**The task**
Render every line of text in the entries below as a single numbered list, in order across all of them and with blank lines omitted. Leave the pictures out of your answer.

**Listed entries**
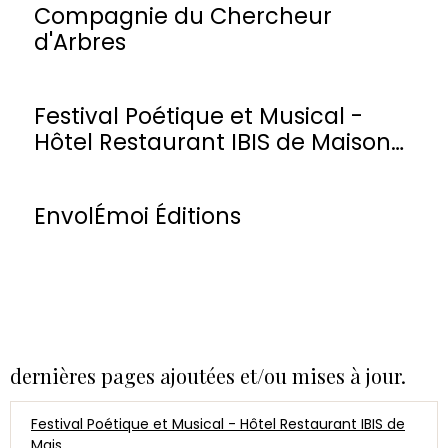
Compagnie du Chercheur
d'Arbres
Festival Poétique et Musical -
Hôtel Restaurant IBIS de Maisons-
Laffitte
EnvolÉmoi Éditions
dernières pages ajoutées et/ou mises à jour.
Festival Poétique et Musical - Hôtel Restaurant IBIS de
Mais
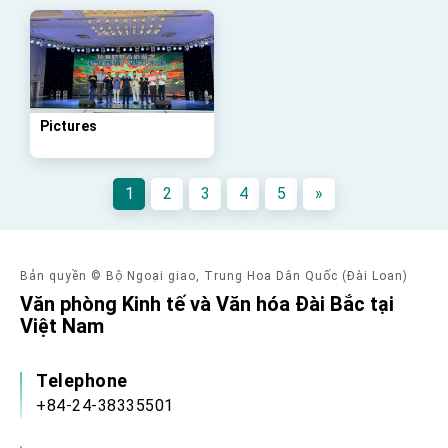
advancing Taiwan-US exchanges and
cooperation
Pictures
1
2
3
4
5
»
Bản quyền © Bộ Ngoại giao, Trung Hoa Dân Quốc (Đài Loan)
Văn phòng Kinh tế và Văn hóa Đài Bắc tại
Việt Nam
Telephone
+84-24-38335501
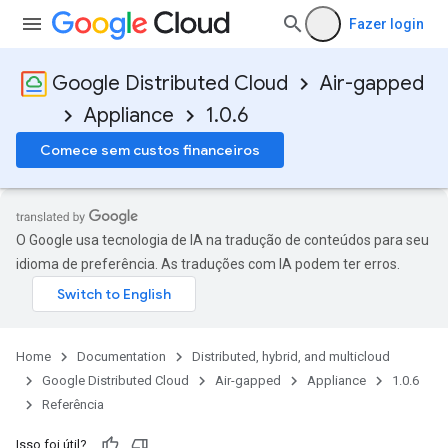
Fazer login
Google Distributed Cloud
Air-gapped
Appliance
1.0.6
Comece sem custos financeiros
O Google usa tecnologia de IA na tradução de conteúdos para seu
idioma de preferência. As traduções com IA podem ter erros.
Home
Documentation
Distributed, hybrid, and multicloud
Google Distributed Cloud
Air-gapped
Appliance
1.0.6
Referência
Isso foi útil?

**Response for this exercise**
1. Compagnie du Chercheur
2. d'Arbres
3. Festival Poétique et Musical -
4. Hôtel Restaurant IBIS de Maisons-
5. Laffitte
6. EnvolÉmoi Éditions
7. dernières pages ajoutées et/ou mises à jour.
8. Festival Poétique et Musical - Hôtel Restaurant IBIS de
9. Mais
10. advancing Taiwan-US exchanges and
11. cooperation
12. Pictures
13. 1
14. 2
15. 3
16. 4
17. 5
18. »
19. Bản quyền © Bộ Ngoại giao, Trung Hoa Dân Quốc (Đài Loan)
20. Văn phòng Kinh tế và Văn hóa Đài Bắc tại
21. Việt Nam
22. Telephone
23. +84-24-38335501
24. Fazer login
25. Google Distributed Cloud
26. Air-gapped
27. Appliance
28. 1.0.6
29. Comece sem custos financeiros
30. O Google usa tecnologia de IA na tradução de conteúdos para seu
31. idioma de preferência. As traduções com IA podem ter erros.
32. Home
33. Documentation
34. Distributed, hybrid, and multicloud
35. Google Distributed Cloud
36. Air-gapped
37. Appliance
38. 1.0.6
39. Referência
40. Isso foi útil?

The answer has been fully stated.